Cities of the future could essentially repair themselves as scientists discover a way to create low-cost, sustainable, self-healing concrete.
Cracked concrete, be it in buildings or on pavements, is such a common sight these days that you are likely to never even notice it.
Despite its rigidity, the wear and tear of fluctuating weather and punishment from the everyday world means the lifespan of concrete can only go so far, resulting in costly, time-consuming and unsustainable repairs.
Or, in extreme cases such as in a nuclear power plant, cracks in concrete could potentially put thousands of lives at risk.
But what if concrete could actually heal itself?
That’s the breakthrough achieved by a team of engineers in the US, which has found an ingenious way for concrete to heal itself in an environmentally friendly manner.
Lies dormant until needed
In a paper published to Construction and Building Materials, the team revealed how it was inspired by the healing nature of the human body, which takes nutrients that can produce new substitutes to repair the damaged parts.
So, after much searching, the team finally found an unusual answer in the form of a fungus called Trichoderma reesi.

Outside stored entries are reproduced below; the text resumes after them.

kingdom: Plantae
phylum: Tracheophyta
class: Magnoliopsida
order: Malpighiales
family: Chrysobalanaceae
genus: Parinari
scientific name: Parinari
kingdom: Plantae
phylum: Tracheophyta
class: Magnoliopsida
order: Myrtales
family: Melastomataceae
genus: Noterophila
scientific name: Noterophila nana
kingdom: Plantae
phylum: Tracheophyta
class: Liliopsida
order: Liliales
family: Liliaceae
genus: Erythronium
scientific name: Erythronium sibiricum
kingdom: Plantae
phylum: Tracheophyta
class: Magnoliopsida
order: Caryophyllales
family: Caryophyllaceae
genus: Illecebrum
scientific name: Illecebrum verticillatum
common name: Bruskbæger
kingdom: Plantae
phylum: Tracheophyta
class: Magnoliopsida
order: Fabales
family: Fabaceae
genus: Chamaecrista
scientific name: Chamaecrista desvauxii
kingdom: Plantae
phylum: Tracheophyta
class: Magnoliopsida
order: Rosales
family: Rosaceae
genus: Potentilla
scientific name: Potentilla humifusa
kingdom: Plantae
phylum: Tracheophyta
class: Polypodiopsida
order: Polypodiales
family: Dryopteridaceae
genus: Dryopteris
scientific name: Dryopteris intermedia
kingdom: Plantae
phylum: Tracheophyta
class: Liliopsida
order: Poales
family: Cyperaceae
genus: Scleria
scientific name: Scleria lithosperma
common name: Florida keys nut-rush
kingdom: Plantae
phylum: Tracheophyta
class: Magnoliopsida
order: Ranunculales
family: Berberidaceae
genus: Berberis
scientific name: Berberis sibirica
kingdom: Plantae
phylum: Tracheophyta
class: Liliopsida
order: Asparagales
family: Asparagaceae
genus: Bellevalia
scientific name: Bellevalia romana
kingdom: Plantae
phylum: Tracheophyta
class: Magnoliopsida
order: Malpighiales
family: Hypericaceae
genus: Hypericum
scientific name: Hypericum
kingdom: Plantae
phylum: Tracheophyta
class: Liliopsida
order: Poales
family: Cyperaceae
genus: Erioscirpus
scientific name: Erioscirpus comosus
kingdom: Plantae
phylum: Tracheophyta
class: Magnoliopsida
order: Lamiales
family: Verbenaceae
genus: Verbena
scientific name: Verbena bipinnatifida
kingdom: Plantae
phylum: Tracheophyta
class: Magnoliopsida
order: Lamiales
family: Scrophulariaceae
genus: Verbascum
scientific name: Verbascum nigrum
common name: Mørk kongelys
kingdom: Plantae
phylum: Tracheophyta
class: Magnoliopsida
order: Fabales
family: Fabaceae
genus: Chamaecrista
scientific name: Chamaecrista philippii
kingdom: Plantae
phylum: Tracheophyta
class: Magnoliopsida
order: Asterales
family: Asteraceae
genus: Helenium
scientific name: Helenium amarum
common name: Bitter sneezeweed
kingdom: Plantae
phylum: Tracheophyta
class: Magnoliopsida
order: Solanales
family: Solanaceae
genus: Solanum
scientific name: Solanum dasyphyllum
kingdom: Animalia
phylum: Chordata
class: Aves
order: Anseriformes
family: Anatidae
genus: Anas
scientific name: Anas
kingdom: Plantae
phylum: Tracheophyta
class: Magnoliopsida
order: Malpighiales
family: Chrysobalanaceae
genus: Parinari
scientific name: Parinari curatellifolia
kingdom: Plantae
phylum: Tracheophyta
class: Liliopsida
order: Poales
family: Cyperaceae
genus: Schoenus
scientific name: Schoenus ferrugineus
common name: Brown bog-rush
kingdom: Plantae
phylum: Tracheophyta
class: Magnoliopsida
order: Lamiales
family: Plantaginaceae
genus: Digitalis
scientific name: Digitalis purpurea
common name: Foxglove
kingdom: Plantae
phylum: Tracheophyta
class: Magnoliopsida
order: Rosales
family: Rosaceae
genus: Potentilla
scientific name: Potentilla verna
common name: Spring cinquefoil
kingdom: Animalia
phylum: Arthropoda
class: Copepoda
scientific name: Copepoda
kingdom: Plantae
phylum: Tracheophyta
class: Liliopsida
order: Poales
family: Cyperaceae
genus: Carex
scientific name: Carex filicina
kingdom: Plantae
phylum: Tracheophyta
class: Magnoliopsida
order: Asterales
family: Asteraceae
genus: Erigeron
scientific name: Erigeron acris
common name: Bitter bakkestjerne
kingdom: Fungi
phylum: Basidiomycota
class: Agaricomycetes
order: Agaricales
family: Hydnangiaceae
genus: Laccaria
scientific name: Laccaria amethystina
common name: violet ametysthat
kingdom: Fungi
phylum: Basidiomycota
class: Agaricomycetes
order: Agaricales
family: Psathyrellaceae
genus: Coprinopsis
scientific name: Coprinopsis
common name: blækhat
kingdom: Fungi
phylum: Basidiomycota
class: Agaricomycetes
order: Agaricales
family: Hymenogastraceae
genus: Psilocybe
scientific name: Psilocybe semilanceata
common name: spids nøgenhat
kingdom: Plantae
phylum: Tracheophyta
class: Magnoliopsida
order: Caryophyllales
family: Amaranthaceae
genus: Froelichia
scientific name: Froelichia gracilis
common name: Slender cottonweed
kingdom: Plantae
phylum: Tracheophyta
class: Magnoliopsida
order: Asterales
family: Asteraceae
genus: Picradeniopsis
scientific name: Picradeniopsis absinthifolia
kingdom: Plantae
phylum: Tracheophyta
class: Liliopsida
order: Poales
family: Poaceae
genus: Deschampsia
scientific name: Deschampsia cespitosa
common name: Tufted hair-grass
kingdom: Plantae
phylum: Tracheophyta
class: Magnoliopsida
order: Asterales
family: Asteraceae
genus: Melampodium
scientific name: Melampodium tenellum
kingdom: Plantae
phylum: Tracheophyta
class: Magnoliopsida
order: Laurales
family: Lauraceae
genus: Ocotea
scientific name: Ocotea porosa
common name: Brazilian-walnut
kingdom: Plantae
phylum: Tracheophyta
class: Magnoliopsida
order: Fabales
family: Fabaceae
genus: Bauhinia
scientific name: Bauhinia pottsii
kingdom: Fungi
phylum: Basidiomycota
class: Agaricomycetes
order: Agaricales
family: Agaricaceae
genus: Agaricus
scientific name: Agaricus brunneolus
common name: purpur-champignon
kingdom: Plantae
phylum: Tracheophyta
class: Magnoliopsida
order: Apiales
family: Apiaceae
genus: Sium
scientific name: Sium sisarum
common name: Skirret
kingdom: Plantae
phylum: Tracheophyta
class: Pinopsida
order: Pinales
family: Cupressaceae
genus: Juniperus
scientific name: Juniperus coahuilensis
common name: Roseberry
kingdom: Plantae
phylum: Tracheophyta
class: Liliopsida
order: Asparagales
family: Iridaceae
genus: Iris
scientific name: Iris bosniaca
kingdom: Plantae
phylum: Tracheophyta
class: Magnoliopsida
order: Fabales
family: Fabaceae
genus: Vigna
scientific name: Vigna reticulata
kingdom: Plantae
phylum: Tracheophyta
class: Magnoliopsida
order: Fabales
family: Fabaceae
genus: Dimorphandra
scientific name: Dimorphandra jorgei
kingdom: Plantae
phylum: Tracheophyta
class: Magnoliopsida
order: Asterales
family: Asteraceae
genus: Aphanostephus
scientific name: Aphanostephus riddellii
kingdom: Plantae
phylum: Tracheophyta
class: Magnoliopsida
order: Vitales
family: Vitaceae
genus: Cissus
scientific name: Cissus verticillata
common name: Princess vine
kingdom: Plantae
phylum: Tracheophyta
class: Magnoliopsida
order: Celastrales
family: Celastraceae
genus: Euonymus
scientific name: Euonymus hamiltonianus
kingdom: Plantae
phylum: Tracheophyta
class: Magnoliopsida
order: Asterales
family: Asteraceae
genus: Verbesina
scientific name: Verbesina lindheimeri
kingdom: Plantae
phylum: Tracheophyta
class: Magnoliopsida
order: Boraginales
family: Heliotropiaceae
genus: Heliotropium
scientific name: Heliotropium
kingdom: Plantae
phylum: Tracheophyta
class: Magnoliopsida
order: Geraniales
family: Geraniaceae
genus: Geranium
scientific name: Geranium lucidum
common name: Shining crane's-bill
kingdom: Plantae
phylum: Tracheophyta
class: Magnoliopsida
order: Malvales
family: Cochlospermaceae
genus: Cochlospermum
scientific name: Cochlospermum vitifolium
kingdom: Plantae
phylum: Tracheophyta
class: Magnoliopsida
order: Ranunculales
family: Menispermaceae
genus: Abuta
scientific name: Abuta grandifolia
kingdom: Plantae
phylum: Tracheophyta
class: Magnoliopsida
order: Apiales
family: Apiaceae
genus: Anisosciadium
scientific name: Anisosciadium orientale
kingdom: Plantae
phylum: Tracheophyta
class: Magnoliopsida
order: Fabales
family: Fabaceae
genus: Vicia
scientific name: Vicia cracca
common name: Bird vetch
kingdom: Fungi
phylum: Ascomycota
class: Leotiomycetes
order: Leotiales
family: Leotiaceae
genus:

When mixed with concrete, the researchers found that it could lie dormant for extended periods of time, until the first crack appears.
“The fungal spores, together with nutrients, will be placed into the concrete matrix during the mixing process,” explained Congrui Jin of Binghamton University.
“When cracking occurs, water and oxygen will find their way in. With enough water and oxygen, the dormant fungal spores will germinate, grow and precipitate calcium carbonate to heal the cracks.”
More importantly, when the cracks are completely filled again and the fungi can no longer receive oxygen and water, it will once again form spores.
This means that, further down the line, the already-repaired concrete could once again be wakened to perform its healing abilities.
Full potential of fungus
As the research is still in the early stages, the biggest focus now is to ensure the survivability of the fungus within the harsh environment of concrete.
With further adjustments, however, Jin believes the fungus could achieve its full, self-healing potential.
“There are still significant challenges to bring an efficient self-healing product to the concrete market.
“In my opinion, further investigation in alternative microorganisms such as fungi and yeasts for the application of self-healing concrete becomes of great potential importance.”